Weak Weld Detected In Beaver County Nuclear Reactor
A weak weld discovered last week in a Beaver County nuclear reactor must be repaired before operations can resume.
The “microscopic” weakness in the reactor vessel head of FirstEnergy’s Beaver Valley Unit 2 in Shippingport was found during an ultrasonic exam of 66 welds around the reactor, according to Jennifer Young, a FirstEnergy spokeswoman.
“It’s nothing that you’re able to detect without instrumentation,” she said. “It’s not visible with the naked eye, but it is something that we look for and there’s an industry-proven method on how to fix these when they’re identified.”
Young said this is not a public safety issue and the repairs will not delay routine refueling and maintenance.
This is the eighth flaw found in the Unit 2 reactor vessel head since it started operating in 1987. The last weak weld was discovered in 2012.
If untreated, Young said the weld could have developed into a crack.
“Over time this material is susceptible to some weakening,” she said. “We do look for it each outage.
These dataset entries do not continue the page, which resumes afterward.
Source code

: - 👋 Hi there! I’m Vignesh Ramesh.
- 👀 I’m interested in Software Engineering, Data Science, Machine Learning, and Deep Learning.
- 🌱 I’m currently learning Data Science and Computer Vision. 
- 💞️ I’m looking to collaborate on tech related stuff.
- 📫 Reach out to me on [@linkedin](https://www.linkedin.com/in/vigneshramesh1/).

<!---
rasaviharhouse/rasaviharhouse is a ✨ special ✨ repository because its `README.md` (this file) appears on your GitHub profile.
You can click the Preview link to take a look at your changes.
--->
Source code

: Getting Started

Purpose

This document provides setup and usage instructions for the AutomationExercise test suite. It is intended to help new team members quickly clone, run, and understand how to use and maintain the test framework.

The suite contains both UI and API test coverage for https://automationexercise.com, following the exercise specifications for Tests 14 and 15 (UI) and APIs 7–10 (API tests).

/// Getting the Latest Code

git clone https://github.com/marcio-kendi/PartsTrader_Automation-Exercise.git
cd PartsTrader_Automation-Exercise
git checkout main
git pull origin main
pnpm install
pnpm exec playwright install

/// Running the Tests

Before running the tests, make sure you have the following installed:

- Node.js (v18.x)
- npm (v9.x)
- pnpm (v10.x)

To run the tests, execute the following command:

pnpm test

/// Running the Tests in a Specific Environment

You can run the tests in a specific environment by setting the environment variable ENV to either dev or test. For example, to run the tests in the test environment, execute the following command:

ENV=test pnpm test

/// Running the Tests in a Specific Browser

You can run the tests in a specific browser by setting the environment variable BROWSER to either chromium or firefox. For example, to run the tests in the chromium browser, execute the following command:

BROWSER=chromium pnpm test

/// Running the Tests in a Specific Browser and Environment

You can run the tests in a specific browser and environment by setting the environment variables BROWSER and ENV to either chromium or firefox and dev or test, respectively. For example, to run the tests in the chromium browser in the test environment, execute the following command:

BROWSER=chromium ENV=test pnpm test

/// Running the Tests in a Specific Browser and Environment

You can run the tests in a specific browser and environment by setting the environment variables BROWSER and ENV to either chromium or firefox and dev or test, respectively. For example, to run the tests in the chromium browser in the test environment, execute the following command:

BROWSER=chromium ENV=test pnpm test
This is something that’s known across the industry. It’s not unique to Beaver Valley and it’s not something that can’t be easily fixed.”
Young said a more resistant alloy will be patched over the existing weld strengthen it.
“This new alloy has higher levels of chromium in them,” she said, “which is less susceptible to this weakening over time and this is what is used across the industry to do these welds.”
FirstEnergy plans on replacing the reactor vessel head in 2017 and Young said this latest round of repairs will not change that schedule.
“We had planned for a long time to replace the head and the steam generators and that’s just simply because these materials age and aren’t as efficient and effective later in their life,” she said.
The reactor vessel head of Beaver Valley Unit 1 was replaced in 2006. That unit started operating in 1976.
Young would not confirm when the reactor would be back on-line.